--- SOURCE DATA Enclosed Below ---

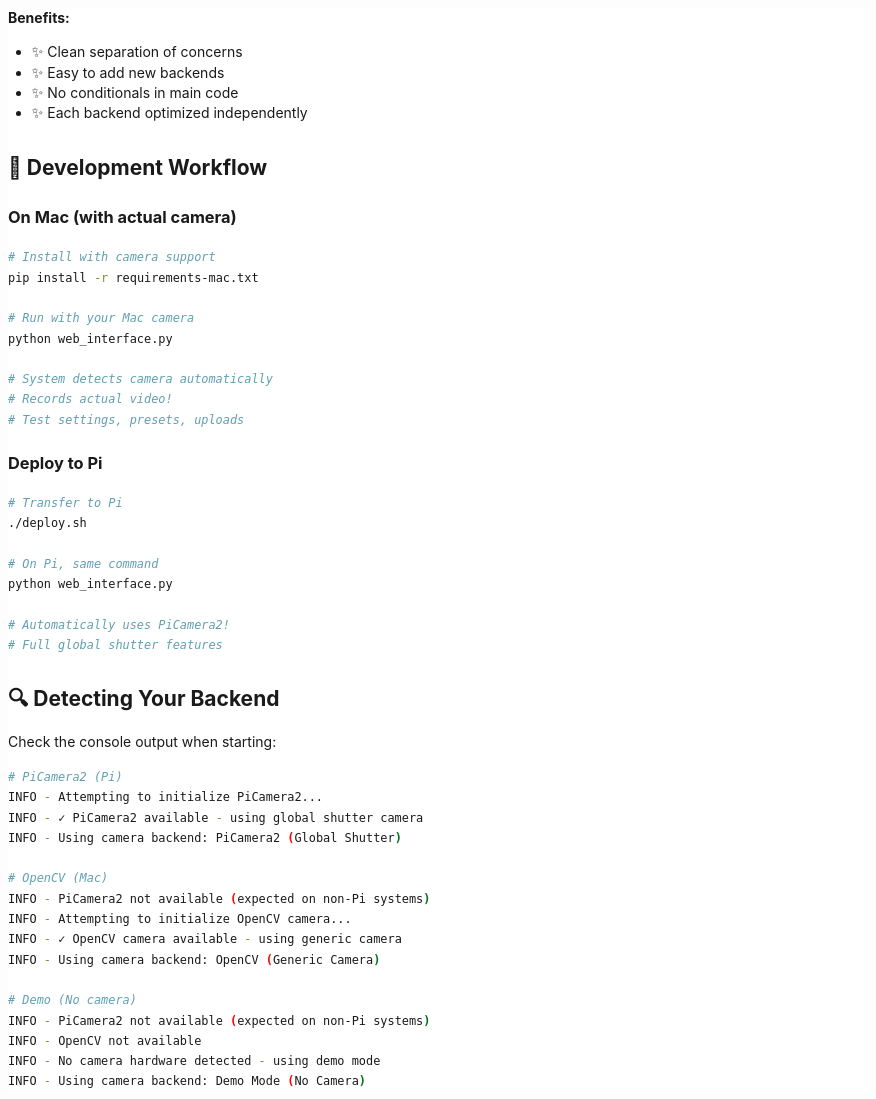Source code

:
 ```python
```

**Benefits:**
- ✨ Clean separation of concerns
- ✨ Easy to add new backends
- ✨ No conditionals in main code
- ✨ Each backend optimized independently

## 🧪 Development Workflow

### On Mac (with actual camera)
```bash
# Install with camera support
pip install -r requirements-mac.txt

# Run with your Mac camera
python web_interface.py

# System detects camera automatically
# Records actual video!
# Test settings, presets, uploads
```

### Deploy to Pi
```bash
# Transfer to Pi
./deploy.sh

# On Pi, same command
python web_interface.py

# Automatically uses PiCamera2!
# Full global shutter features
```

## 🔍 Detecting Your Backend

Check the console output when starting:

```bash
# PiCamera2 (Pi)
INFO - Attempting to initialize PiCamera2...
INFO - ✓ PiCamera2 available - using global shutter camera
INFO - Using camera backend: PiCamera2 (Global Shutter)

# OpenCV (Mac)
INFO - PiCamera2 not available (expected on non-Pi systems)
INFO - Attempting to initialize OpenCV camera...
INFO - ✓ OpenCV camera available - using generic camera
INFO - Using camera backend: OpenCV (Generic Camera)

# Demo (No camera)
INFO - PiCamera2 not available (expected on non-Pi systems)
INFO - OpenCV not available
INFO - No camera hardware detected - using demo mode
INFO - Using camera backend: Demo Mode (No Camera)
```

--- End of Enclosed SOURCE DATA ---
--- SOURCE DATA Enclosed Below ---

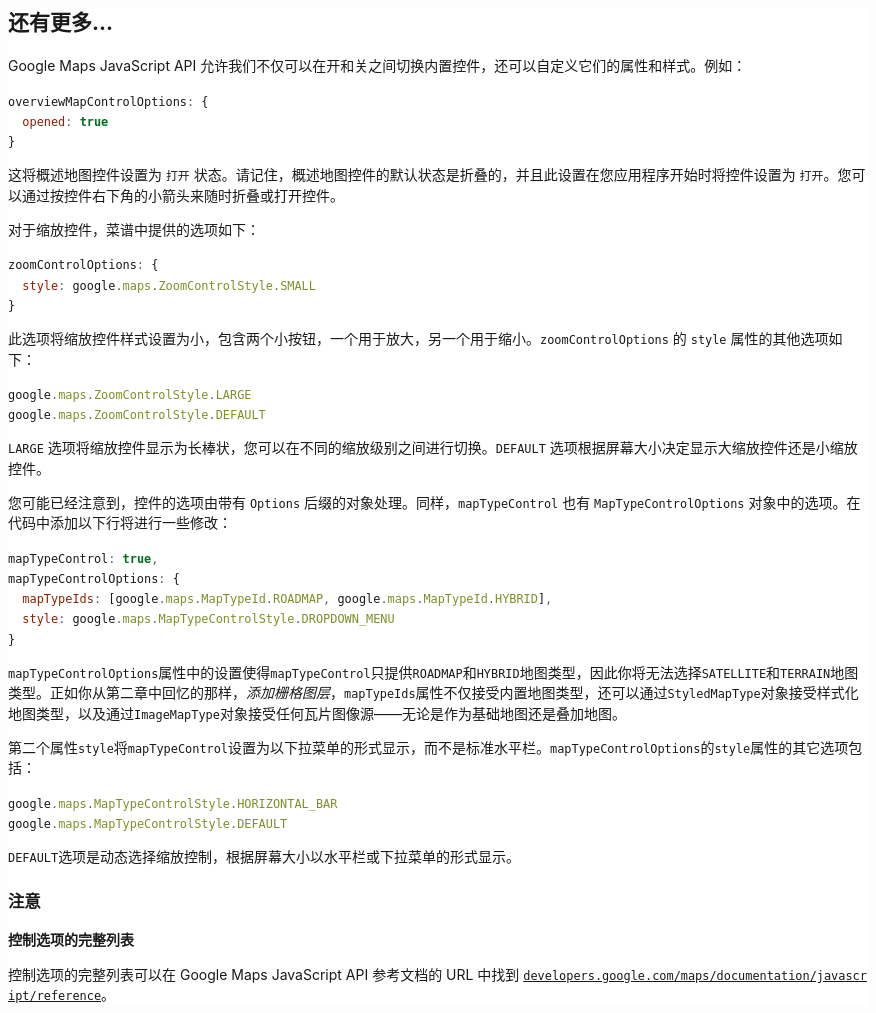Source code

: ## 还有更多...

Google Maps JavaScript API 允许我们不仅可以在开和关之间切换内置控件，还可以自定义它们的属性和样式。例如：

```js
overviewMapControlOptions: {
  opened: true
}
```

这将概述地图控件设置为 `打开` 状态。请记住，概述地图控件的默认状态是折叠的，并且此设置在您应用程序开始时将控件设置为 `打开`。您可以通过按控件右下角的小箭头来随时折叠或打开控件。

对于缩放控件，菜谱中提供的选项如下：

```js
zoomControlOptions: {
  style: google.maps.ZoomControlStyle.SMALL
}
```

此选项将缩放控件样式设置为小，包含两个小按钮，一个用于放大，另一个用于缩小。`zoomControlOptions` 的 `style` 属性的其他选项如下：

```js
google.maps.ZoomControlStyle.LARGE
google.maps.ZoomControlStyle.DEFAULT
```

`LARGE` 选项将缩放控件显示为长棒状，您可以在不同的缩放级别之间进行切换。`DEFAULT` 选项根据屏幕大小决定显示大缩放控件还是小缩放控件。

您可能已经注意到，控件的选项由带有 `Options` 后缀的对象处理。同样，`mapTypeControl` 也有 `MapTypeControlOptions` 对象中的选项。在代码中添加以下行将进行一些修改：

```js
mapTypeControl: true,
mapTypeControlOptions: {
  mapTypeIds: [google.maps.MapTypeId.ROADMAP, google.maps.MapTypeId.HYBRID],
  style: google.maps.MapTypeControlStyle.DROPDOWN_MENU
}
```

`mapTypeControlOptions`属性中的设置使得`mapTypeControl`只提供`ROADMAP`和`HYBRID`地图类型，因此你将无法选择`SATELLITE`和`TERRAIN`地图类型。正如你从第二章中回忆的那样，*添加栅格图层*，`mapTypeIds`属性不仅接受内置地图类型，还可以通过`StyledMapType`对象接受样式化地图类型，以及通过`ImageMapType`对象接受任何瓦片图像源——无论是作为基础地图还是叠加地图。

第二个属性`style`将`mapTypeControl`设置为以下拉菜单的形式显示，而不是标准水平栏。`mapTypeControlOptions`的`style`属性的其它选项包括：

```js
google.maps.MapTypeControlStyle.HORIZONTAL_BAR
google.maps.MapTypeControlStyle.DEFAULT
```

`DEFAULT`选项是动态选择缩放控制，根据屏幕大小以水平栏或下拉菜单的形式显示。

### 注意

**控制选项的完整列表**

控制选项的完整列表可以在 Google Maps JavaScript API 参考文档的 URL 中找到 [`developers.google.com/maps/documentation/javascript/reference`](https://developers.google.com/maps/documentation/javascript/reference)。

--- End of Enclosed SOURCE DATA ---

*EXERCISE OBJECTIVE*:
Within the records above, each line containing "ROADMAP" is to be returned.

*ANSWER SECTION*:
  mapTypeIds: [google.maps.MapTypeId.ROADMAP, google.maps.MapTypeId.HYBRID],
`mapTypeControlOptions`属性中的设置使得`mapTypeControl`只提供`ROADMAP`和`HYBRID`地图类型，因此你将无法选择`SATELLITE`和`TERRAIN`地图类型。正如你从第二章中回忆的那样，*添加栅格图层*，`mapTypeIds`属性不仅接受内置地图类型，还可以通过`StyledMapType`对象接受样式化地图类型，以及通过`ImageMapType`对象接受任何瓦片图像源——无论是作为基础地图还是叠加地图。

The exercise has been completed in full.